[Stored data]
==================================================
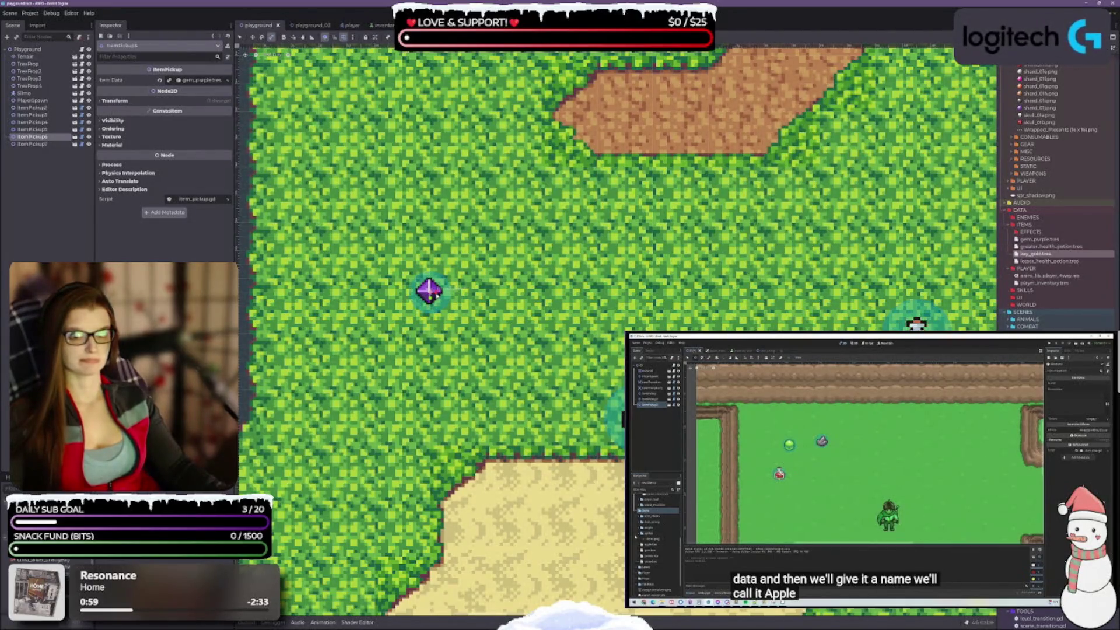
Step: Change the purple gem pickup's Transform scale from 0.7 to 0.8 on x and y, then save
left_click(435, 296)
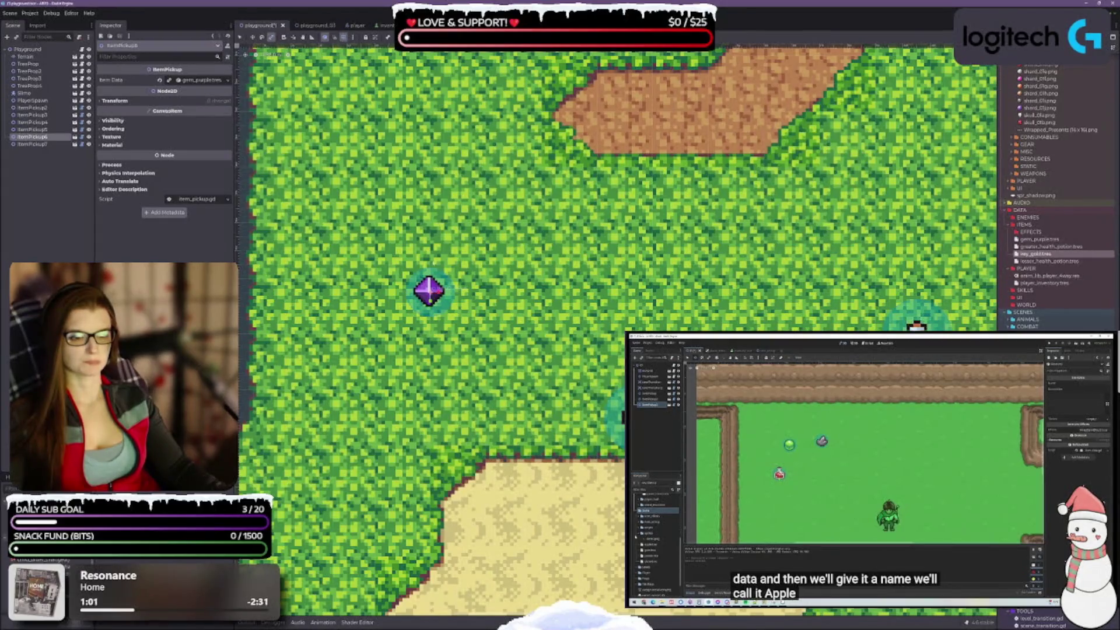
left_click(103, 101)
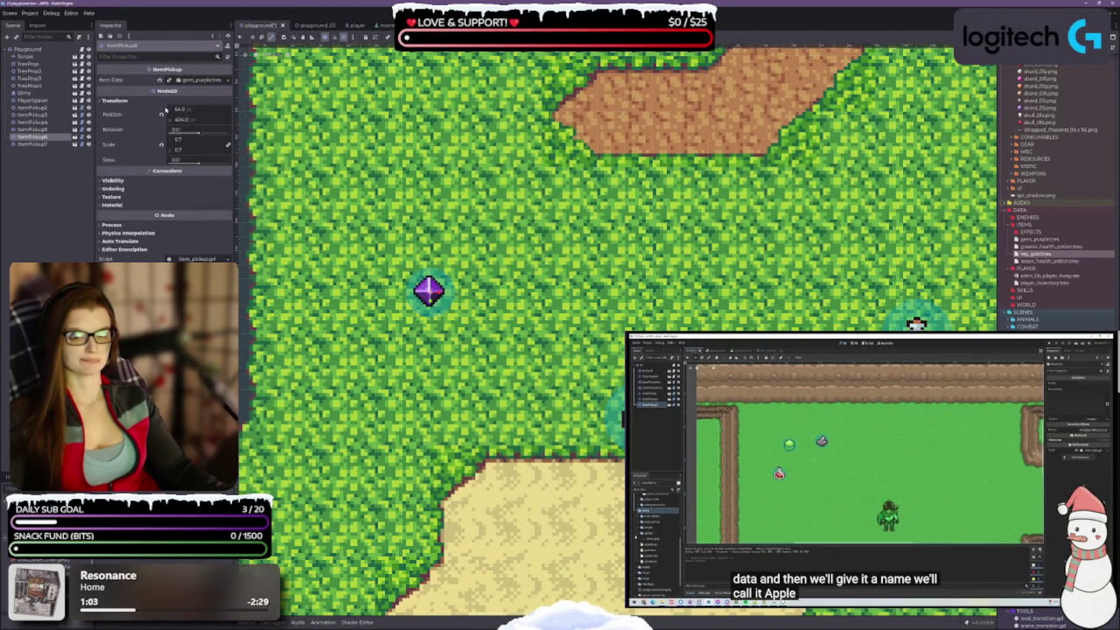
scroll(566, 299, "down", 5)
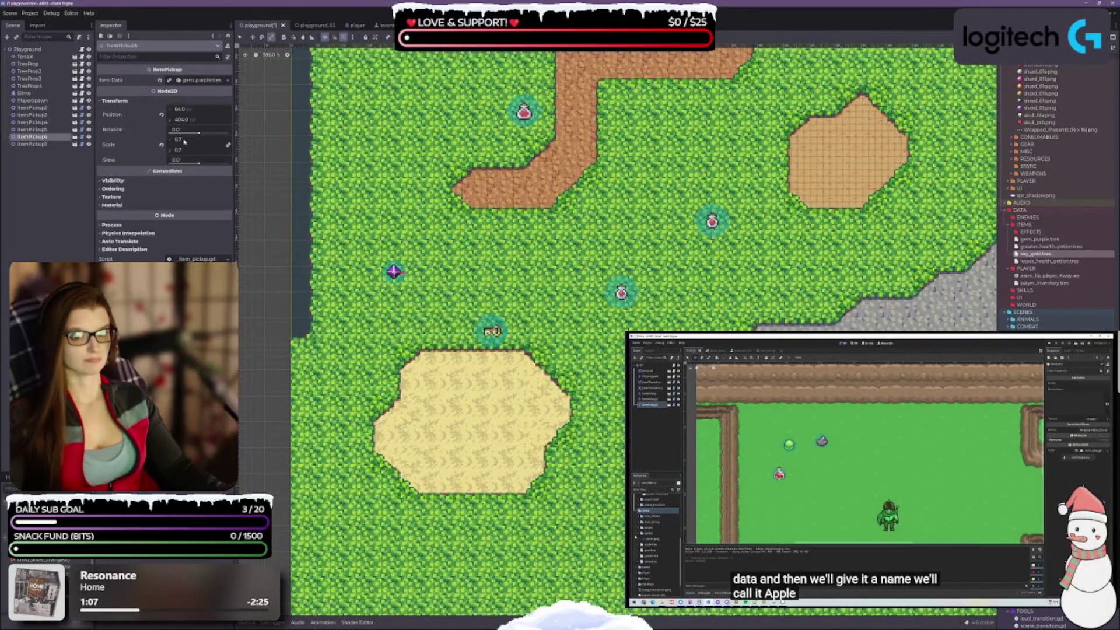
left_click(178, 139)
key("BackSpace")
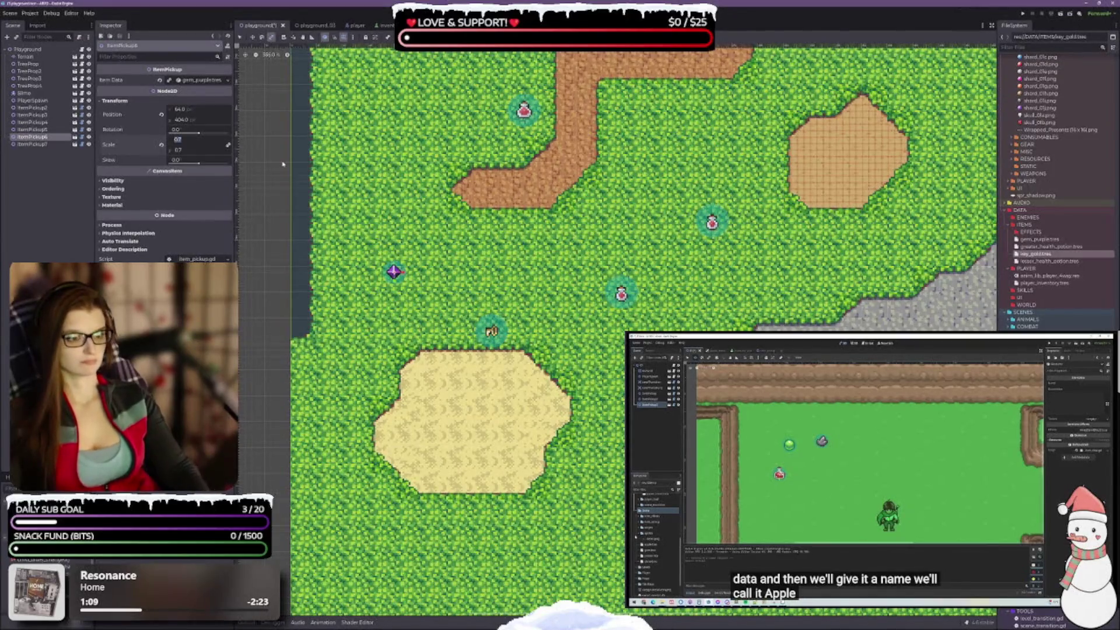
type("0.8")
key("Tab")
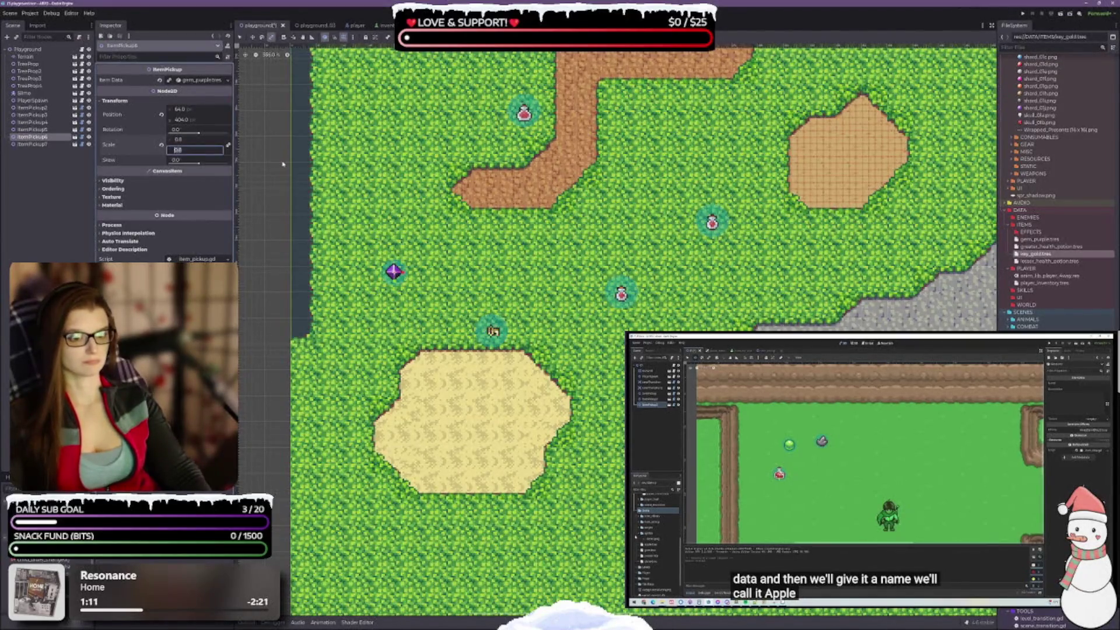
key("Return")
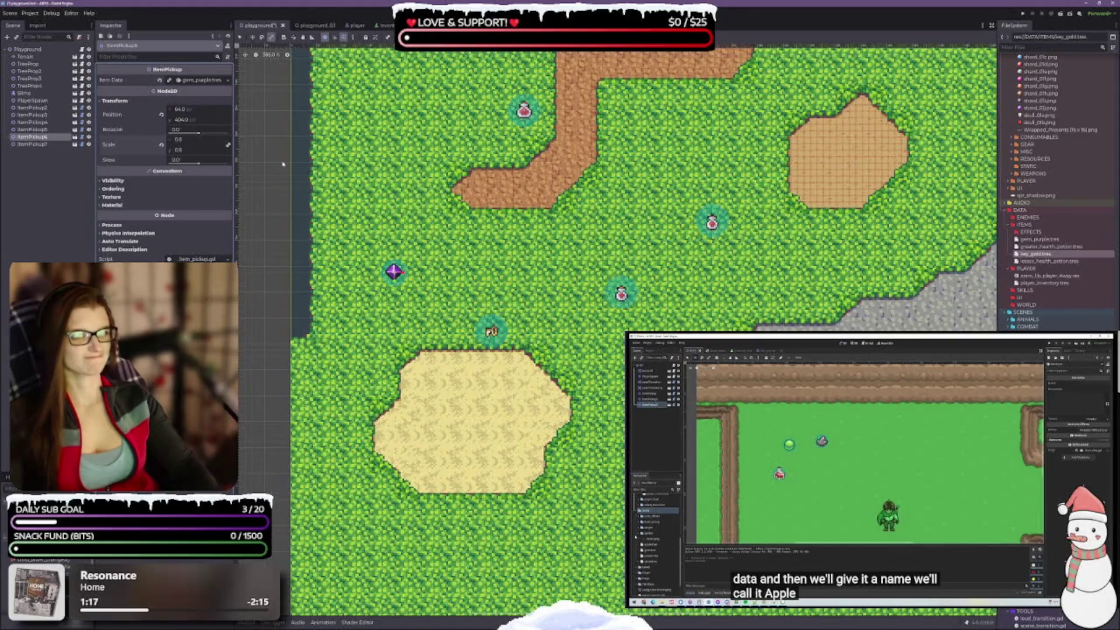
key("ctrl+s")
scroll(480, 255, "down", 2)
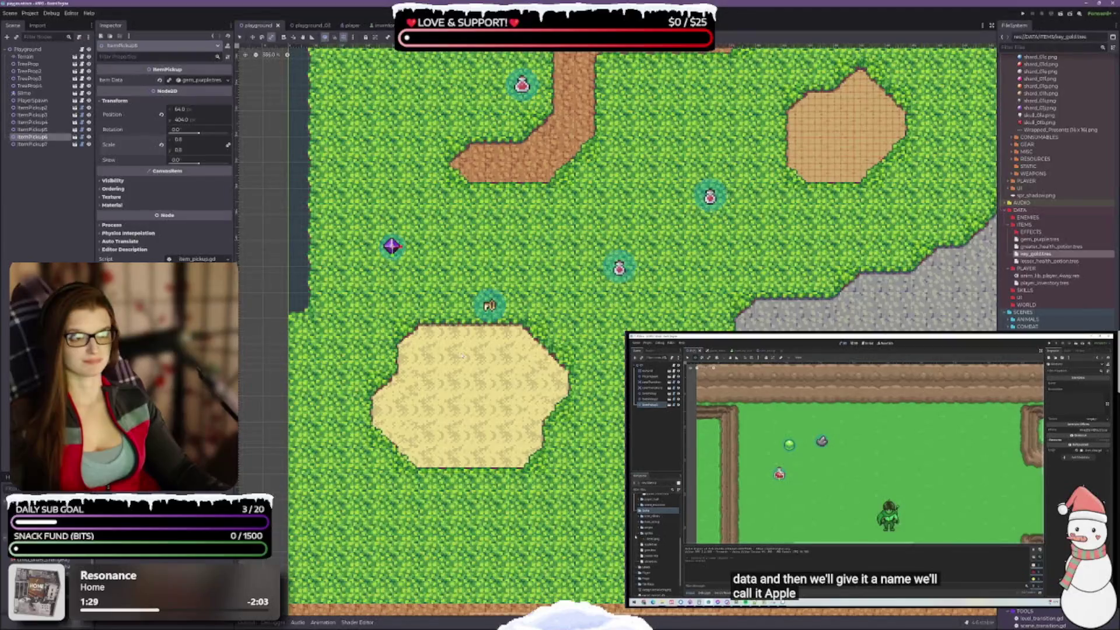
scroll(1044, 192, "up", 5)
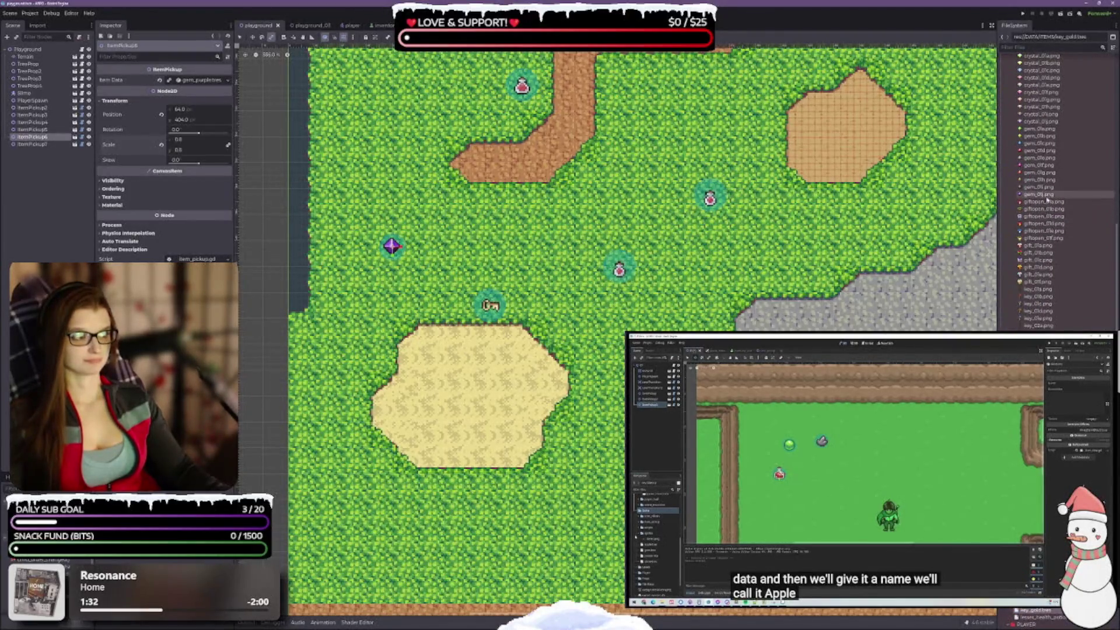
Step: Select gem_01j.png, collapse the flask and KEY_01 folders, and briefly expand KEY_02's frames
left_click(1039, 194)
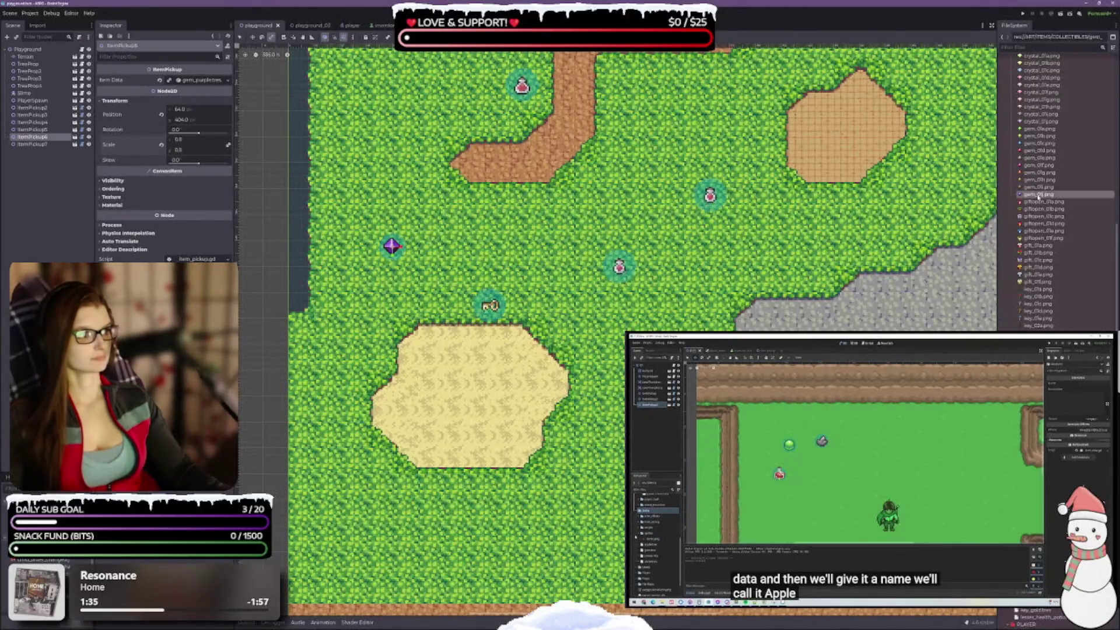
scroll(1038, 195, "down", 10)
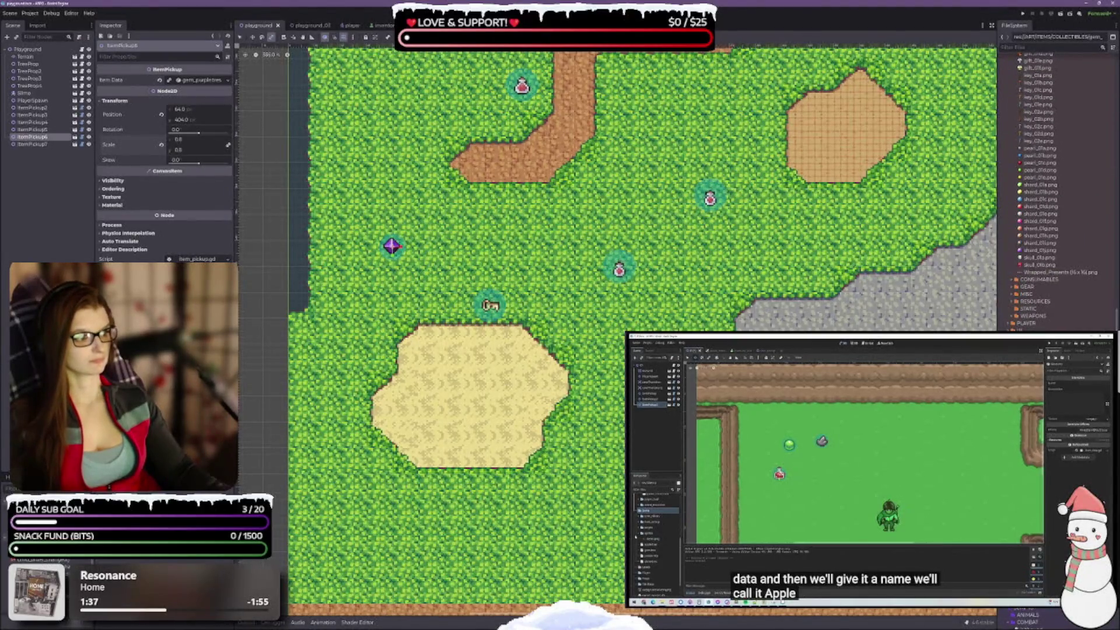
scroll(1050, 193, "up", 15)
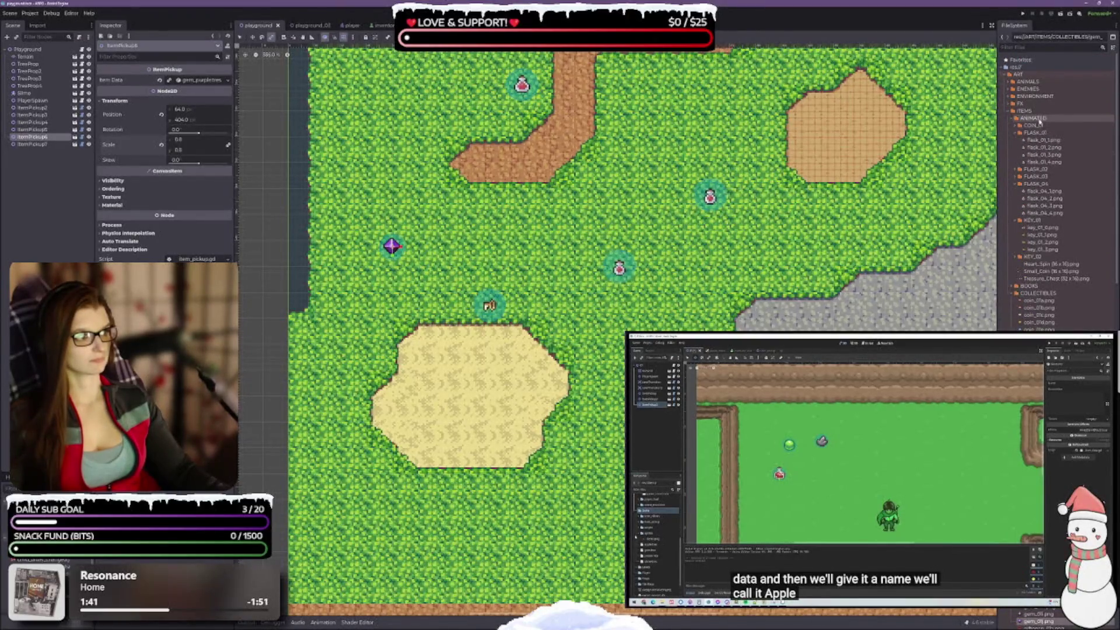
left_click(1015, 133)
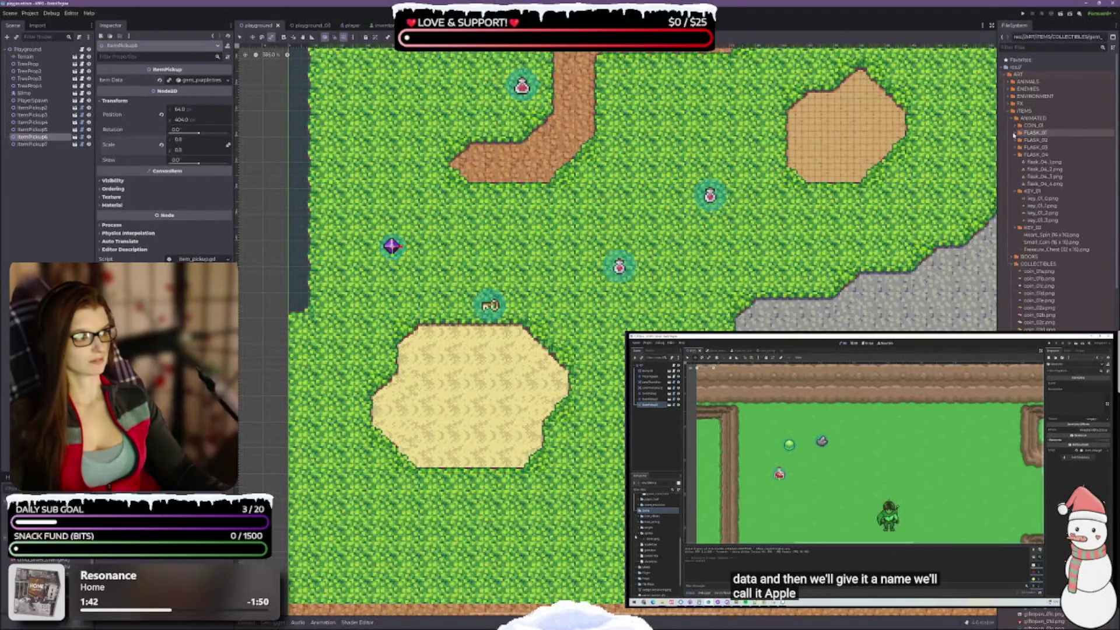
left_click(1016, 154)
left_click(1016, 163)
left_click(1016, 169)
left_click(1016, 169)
==================================================
- _What the task requires_:
Every line above goes into your copy exactly; no images go in.

- _Response to this task_:
Step: Change the purple gem pickup's Transform scale from 0.7 to 0.8 on x and y, then save
left_click(435, 296)
left_click(103, 101)
scroll(566, 299, "down", 5)
left_click(178, 139)
key("BackSpace")
type("0.8")
key("Tab")
key("Return")
key("ctrl+s")
scroll(480, 255, "down", 2)
scroll(1044, 192, "up", 5)
Step: Select gem_01j.png, collapse the flask and KEY_01 folders, and briefly expand KEY_02's frames
left_click(1039, 194)
scroll(1038, 195, "down", 10)
scroll(1050, 193, "up", 15)
left_click(1015, 133)
left_click(1016, 154)
left_click(1016, 163)
left_click(1016, 169)
left_click(1016, 169)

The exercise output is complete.